* _Activity_
Below are the records; pull every line that includes "RASHID".

-------- Material shown --------

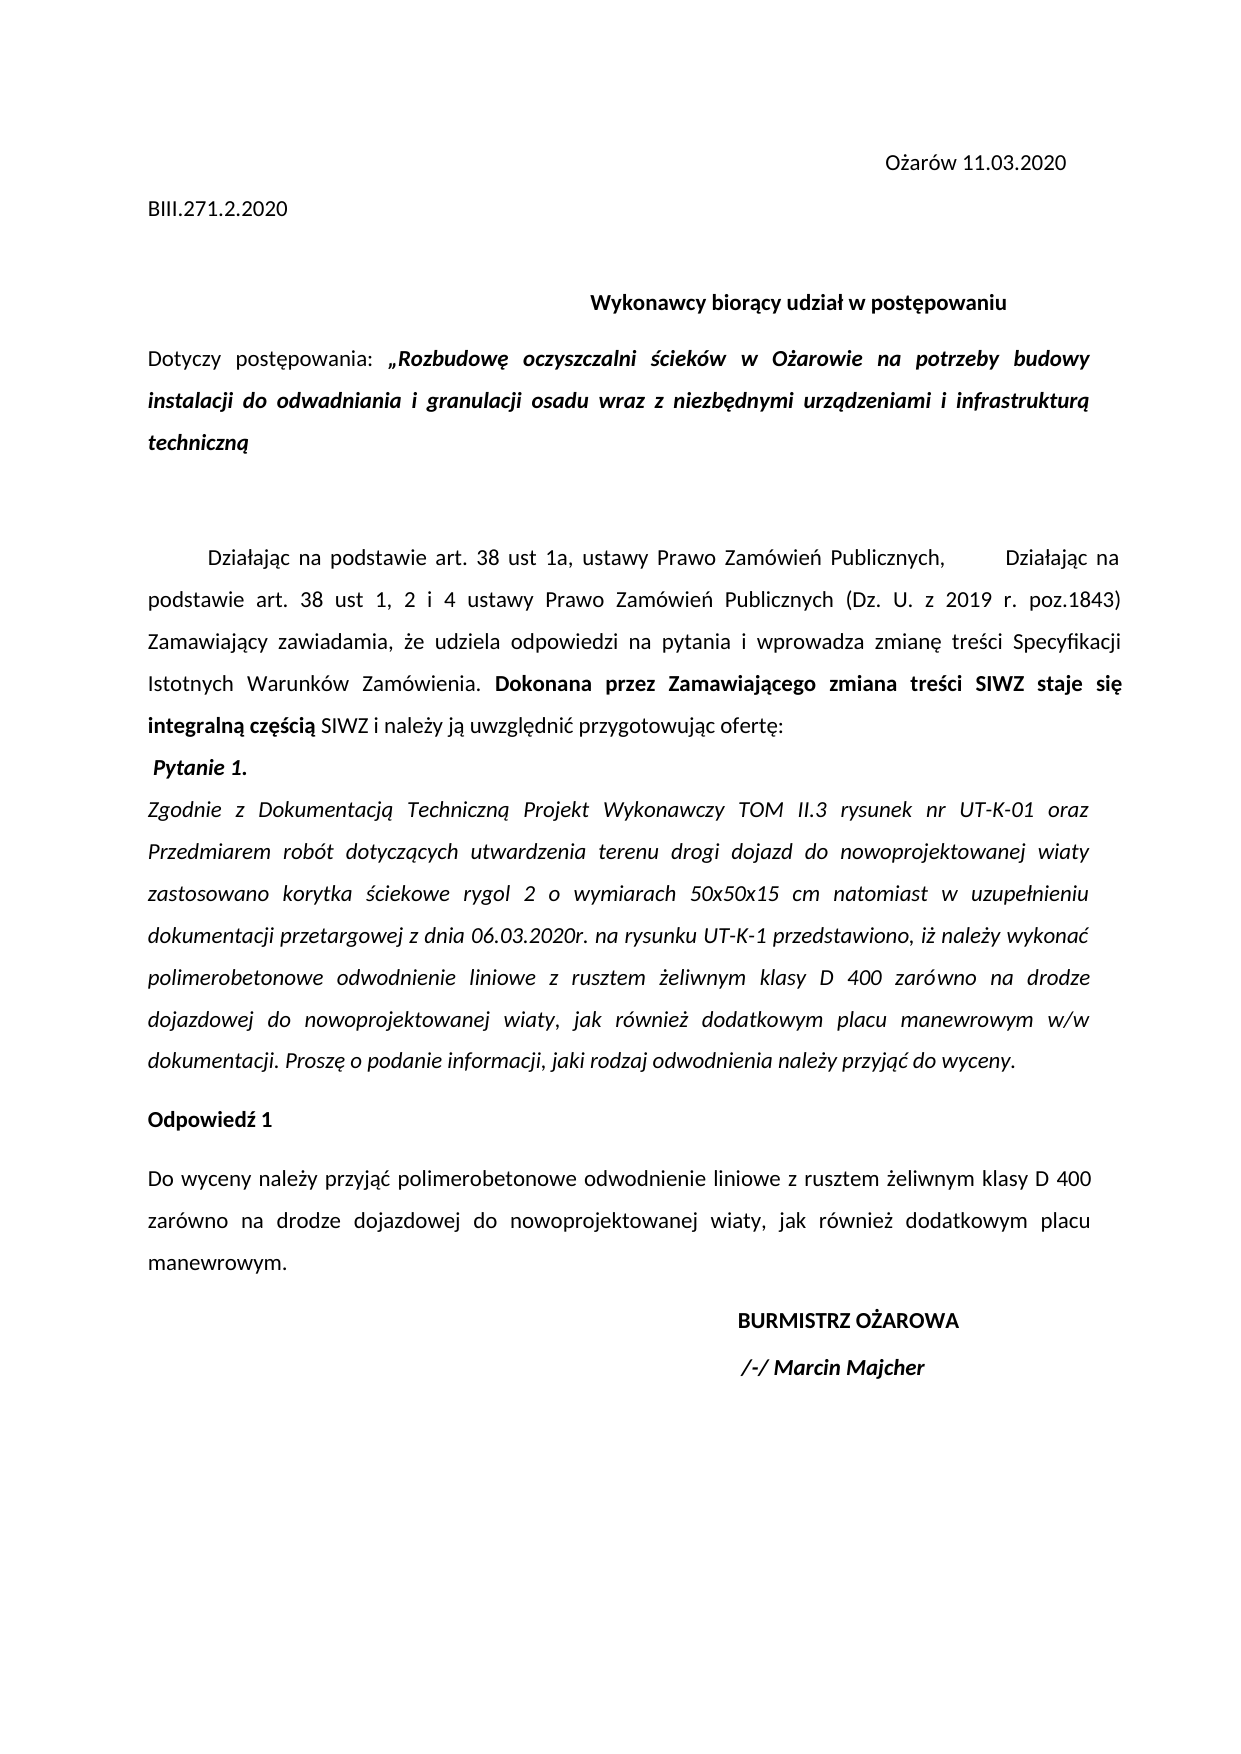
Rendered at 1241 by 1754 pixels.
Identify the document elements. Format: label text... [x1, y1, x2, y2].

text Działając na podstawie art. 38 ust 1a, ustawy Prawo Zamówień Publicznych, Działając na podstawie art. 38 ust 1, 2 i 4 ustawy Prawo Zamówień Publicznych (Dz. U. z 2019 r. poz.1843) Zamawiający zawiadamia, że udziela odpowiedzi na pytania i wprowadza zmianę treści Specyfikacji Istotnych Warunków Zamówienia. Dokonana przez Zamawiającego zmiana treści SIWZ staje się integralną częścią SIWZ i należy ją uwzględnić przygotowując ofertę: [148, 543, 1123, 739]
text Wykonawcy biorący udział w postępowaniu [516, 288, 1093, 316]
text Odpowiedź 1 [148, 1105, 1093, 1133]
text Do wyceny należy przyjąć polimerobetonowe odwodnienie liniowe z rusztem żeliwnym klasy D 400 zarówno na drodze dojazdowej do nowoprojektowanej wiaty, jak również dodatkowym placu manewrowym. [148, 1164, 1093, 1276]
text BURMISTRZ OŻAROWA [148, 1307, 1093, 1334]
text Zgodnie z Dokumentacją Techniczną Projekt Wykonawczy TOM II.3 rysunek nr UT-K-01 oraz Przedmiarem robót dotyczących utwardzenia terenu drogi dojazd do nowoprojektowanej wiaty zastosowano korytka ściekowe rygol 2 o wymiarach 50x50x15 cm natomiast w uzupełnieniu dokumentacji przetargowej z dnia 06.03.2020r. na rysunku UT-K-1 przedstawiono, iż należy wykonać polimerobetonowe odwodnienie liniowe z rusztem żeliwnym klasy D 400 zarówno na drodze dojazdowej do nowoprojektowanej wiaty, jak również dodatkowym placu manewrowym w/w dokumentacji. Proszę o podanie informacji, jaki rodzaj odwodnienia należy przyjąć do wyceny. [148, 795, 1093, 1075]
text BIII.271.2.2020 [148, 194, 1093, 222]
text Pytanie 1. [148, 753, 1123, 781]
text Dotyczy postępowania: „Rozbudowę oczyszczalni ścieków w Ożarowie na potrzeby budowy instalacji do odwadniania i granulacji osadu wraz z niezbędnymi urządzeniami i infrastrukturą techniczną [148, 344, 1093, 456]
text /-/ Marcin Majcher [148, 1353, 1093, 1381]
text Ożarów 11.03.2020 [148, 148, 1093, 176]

--------
-------- Material shown --------

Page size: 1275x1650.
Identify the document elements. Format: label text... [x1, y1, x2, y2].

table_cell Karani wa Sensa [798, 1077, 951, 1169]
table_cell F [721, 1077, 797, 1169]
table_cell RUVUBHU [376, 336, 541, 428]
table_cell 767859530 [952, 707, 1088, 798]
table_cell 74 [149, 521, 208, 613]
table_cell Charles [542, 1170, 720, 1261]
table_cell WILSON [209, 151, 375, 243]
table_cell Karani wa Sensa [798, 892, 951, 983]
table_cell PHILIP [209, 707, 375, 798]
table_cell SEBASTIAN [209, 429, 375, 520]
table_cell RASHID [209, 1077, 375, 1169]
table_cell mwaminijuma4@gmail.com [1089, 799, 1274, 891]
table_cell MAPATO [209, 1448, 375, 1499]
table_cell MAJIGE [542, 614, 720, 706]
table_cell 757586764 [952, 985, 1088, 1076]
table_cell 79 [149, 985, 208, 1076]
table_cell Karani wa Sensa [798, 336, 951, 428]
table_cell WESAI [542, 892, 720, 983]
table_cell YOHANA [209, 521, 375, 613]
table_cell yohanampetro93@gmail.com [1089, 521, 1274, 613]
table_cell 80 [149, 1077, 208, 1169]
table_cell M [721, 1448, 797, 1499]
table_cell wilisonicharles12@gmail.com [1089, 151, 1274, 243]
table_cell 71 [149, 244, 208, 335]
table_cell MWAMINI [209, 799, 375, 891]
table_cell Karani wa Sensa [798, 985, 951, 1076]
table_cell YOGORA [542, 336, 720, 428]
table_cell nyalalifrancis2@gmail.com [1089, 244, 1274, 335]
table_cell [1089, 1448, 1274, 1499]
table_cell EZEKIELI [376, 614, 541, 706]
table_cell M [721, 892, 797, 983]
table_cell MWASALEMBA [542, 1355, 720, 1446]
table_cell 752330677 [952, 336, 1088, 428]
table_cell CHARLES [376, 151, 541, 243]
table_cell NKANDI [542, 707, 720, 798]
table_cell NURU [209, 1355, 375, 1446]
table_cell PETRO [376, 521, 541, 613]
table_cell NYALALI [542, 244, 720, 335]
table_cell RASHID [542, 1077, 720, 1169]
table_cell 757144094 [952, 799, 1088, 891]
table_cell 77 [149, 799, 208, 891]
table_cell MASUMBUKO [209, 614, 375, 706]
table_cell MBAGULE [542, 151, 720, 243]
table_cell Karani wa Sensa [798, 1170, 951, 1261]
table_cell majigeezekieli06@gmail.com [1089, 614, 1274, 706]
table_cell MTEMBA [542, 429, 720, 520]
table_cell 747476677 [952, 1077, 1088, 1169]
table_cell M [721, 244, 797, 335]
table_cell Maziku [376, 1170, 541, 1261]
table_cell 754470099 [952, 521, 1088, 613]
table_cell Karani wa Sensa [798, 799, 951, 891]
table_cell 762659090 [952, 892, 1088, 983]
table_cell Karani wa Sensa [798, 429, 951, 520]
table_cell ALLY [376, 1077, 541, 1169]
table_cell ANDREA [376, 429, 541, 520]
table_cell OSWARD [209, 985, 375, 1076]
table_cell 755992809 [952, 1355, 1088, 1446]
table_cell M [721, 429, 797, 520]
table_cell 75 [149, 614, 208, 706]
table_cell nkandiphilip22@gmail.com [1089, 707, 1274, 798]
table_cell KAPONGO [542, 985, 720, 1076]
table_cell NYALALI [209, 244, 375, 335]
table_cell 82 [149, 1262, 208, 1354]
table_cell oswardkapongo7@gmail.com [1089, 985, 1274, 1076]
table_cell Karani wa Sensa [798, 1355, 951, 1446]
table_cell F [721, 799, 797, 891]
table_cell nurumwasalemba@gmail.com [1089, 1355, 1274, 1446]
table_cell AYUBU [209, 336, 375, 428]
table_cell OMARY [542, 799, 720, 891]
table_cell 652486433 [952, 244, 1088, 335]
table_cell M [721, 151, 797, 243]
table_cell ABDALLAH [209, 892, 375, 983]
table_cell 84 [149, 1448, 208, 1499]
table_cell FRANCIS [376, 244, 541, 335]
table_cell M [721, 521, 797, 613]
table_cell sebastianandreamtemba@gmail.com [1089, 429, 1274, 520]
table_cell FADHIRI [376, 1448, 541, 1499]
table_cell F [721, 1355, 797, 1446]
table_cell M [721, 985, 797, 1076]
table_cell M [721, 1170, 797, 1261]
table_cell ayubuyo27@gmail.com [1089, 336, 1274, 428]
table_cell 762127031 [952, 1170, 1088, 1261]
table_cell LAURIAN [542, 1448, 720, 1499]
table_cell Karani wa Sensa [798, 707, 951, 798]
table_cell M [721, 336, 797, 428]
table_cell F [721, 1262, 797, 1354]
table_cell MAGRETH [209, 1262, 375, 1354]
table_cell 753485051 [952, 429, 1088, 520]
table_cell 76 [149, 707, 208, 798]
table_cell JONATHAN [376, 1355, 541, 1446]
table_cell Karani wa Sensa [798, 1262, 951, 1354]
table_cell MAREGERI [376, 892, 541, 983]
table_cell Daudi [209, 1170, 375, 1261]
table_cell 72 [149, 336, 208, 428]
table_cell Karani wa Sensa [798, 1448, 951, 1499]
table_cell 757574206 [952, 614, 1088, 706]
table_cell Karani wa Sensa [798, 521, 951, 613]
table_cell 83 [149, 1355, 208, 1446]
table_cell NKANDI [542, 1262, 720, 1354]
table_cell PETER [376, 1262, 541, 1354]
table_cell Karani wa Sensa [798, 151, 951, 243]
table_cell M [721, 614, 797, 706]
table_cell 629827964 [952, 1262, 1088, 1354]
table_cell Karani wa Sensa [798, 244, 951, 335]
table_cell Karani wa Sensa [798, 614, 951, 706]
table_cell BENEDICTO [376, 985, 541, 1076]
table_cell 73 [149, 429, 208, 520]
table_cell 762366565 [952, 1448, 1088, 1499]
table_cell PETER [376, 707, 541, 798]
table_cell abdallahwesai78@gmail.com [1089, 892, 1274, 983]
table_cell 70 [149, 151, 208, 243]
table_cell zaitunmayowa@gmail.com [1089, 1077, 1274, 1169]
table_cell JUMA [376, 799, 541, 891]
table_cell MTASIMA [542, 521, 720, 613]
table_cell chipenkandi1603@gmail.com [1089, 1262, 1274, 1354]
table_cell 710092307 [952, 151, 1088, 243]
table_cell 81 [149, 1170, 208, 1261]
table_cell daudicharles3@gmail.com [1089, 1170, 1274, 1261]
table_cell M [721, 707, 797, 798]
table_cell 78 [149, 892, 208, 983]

--------
-------- Material shown --------

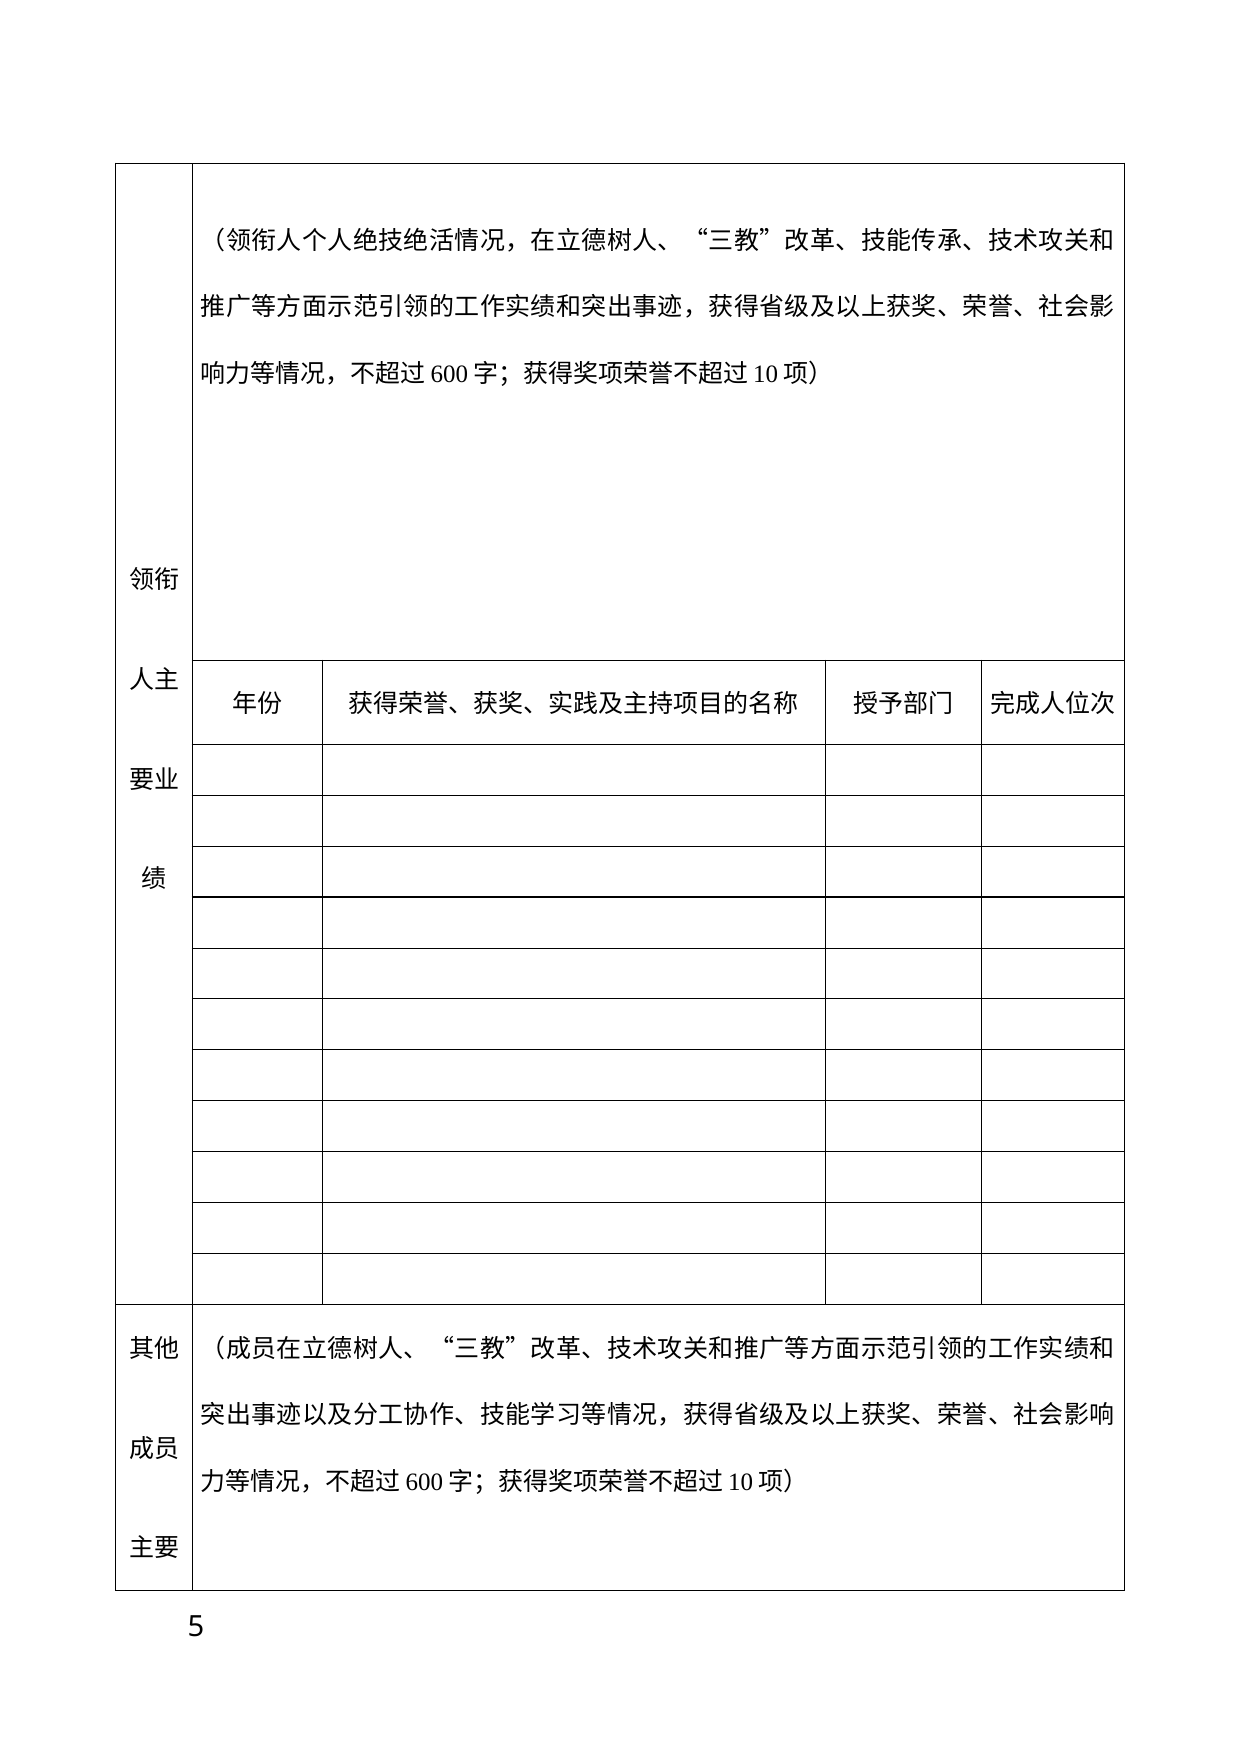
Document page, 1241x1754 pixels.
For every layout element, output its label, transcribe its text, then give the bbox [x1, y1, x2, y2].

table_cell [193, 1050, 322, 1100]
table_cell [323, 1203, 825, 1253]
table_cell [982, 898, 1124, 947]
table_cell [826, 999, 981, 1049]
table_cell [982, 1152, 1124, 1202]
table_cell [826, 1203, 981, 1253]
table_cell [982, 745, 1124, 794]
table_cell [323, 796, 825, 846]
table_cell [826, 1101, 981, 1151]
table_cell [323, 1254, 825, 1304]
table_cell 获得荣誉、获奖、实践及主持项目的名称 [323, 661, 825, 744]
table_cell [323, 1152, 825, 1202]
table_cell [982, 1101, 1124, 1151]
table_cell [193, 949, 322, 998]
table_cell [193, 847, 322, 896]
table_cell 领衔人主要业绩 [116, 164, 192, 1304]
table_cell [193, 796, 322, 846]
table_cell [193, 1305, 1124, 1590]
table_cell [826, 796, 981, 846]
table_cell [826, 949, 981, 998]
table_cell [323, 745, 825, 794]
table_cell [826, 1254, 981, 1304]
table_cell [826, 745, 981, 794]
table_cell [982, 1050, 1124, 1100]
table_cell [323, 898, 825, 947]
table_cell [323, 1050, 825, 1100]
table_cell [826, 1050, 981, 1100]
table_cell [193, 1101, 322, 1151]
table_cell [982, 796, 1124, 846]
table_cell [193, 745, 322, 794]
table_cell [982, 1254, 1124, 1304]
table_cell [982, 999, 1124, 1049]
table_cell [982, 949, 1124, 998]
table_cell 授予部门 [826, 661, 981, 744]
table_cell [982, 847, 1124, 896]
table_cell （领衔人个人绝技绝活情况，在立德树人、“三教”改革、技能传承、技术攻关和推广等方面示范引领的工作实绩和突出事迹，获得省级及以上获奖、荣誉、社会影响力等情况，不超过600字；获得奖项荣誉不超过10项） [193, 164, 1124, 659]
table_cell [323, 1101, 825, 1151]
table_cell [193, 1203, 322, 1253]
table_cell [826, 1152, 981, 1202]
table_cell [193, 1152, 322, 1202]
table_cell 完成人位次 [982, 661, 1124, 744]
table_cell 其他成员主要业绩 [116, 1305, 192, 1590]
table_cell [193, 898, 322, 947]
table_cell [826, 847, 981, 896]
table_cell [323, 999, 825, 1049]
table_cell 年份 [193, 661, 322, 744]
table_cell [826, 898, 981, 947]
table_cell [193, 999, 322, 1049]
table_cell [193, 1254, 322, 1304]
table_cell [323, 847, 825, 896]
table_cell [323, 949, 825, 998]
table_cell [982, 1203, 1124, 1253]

--------

* _Written solution_
table_cell RASHID [209, 1077, 375, 1169]
table_cell RASHID [542, 1077, 720, 1169]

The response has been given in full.